Below are the entries; count how many lines contain the word "Marvelous" and reply with that number alone.

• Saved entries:
=== Begin Enclosure ===
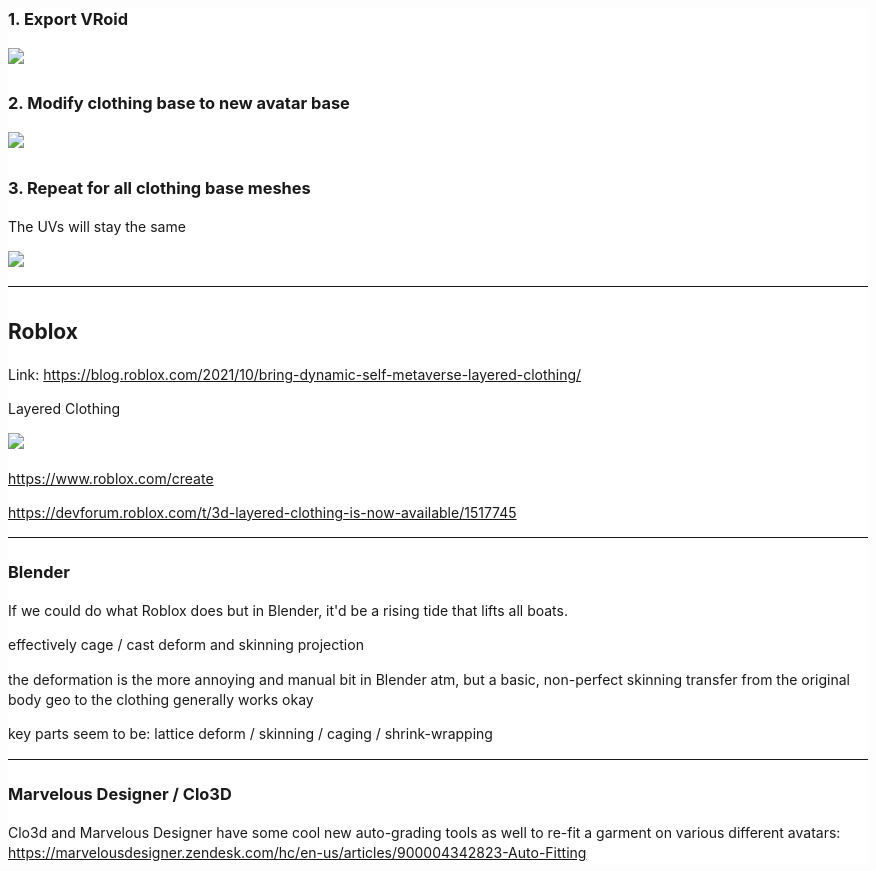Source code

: 
### 1. Export VRoid

![](https://i.imgur.com/DB8QxbF.png)

### 2. Modify clothing base to new avatar base



![](https://i.imgur.com/NdEU71Y.png)


### 3. Repeat for all clothing base meshes

The UVs will stay the same 

![](https://i.imgur.com/a1WEjY3.gif)


---

## Roblox

Link: https://blog.roblox.com/2021/10/bring-dynamic-self-metaverse-layered-clothing/

Layered Clothing

![](https://i.imgur.com/H9Cxkex.jpg)




https://www.roblox.com/create

https://devforum.roblox.com/t/3d-layered-clothing-is-now-available/1517745

---

### Blender



If we could do what Roblox does but in Blender, it'd be a rising tide that lifts all boats.

effectively cage / cast deform and skinning projection

the deformation is the more annoying and manual bit in Blender atm, but a basic, non-perfect skinning transfer from the original body geo to the clothing generally works okay

key parts seem to be: lattice deform / skinning / caging / shrink-wrapping

---

### Marvelous Designer / Clo3D

Clo3d and Marvelous Designer have some cool new auto-grading tools as well to re-fit a garment on various different avatars: https://marvelousdesigner.zendesk.com/hc/en-us/articles/900004342823-Auto-Fitting
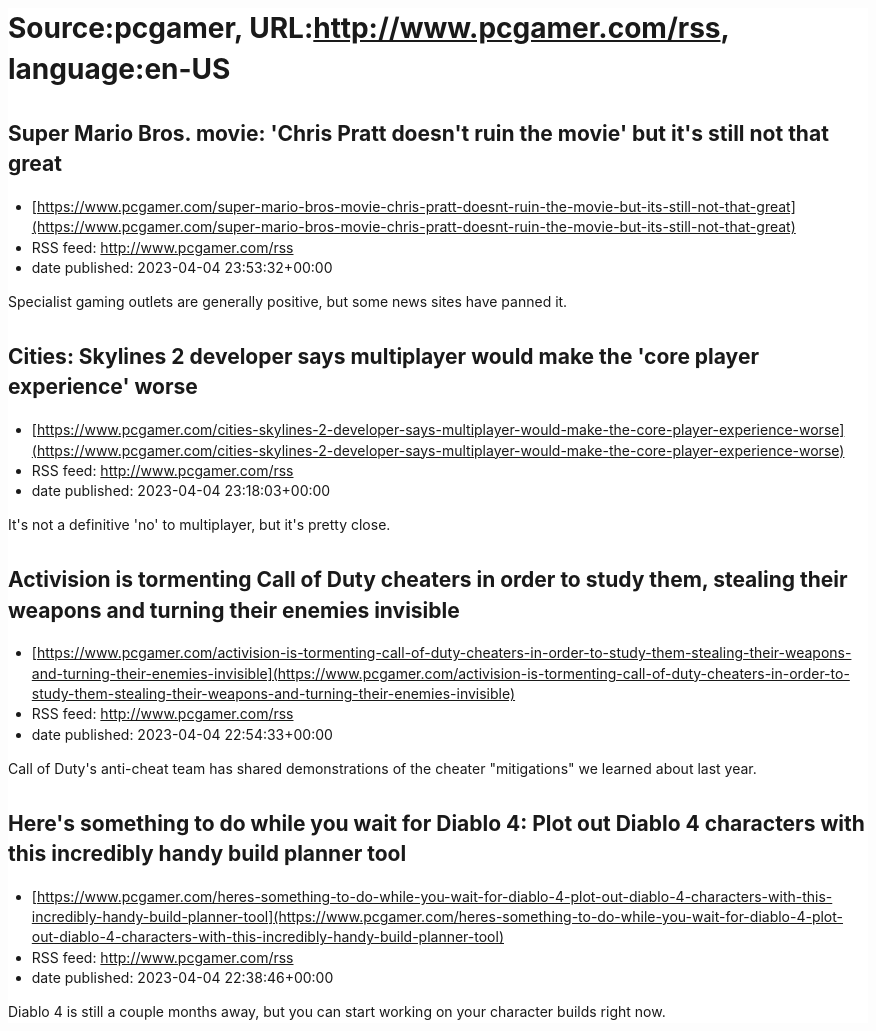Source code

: # Source:pcgamer, URL:http://www.pcgamer.com/rss, language:en-US

## Super Mario Bros. movie: 'Chris Pratt doesn't ruin the movie' but it's still not that great
 - [https://www.pcgamer.com/super-mario-bros-movie-chris-pratt-doesnt-ruin-the-movie-but-its-still-not-that-great](https://www.pcgamer.com/super-mario-bros-movie-chris-pratt-doesnt-ruin-the-movie-but-its-still-not-that-great)
 - RSS feed: http://www.pcgamer.com/rss
 - date published: 2023-04-04 23:53:32+00:00

Specialist gaming outlets are generally positive, but some news sites have panned it.

## Cities: Skylines 2 developer says multiplayer would make the 'core player experience' worse
 - [https://www.pcgamer.com/cities-skylines-2-developer-says-multiplayer-would-make-the-core-player-experience-worse](https://www.pcgamer.com/cities-skylines-2-developer-says-multiplayer-would-make-the-core-player-experience-worse)
 - RSS feed: http://www.pcgamer.com/rss
 - date published: 2023-04-04 23:18:03+00:00

It's not a definitive 'no' to multiplayer, but it's pretty close.

## Activision is tormenting Call of Duty cheaters in order to study them, stealing their weapons and turning their enemies invisible
 - [https://www.pcgamer.com/activision-is-tormenting-call-of-duty-cheaters-in-order-to-study-them-stealing-their-weapons-and-turning-their-enemies-invisible](https://www.pcgamer.com/activision-is-tormenting-call-of-duty-cheaters-in-order-to-study-them-stealing-their-weapons-and-turning-their-enemies-invisible)
 - RSS feed: http://www.pcgamer.com/rss
 - date published: 2023-04-04 22:54:33+00:00

Call of Duty's anti-cheat team has shared demonstrations of the cheater "mitigations" we learned about last year.

## Here's something to do while you wait for Diablo 4: Plot out Diablo 4 characters with this incredibly handy build planner tool
 - [https://www.pcgamer.com/heres-something-to-do-while-you-wait-for-diablo-4-plot-out-diablo-4-characters-with-this-incredibly-handy-build-planner-tool](https://www.pcgamer.com/heres-something-to-do-while-you-wait-for-diablo-4-plot-out-diablo-4-characters-with-this-incredibly-handy-build-planner-tool)
 - RSS feed: http://www.pcgamer.com/rss
 - date published: 2023-04-04 22:38:46+00:00

Diablo 4 is still a couple months away, but you can start working on your character builds right now.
=== End Enclosure ===
• Task result:
2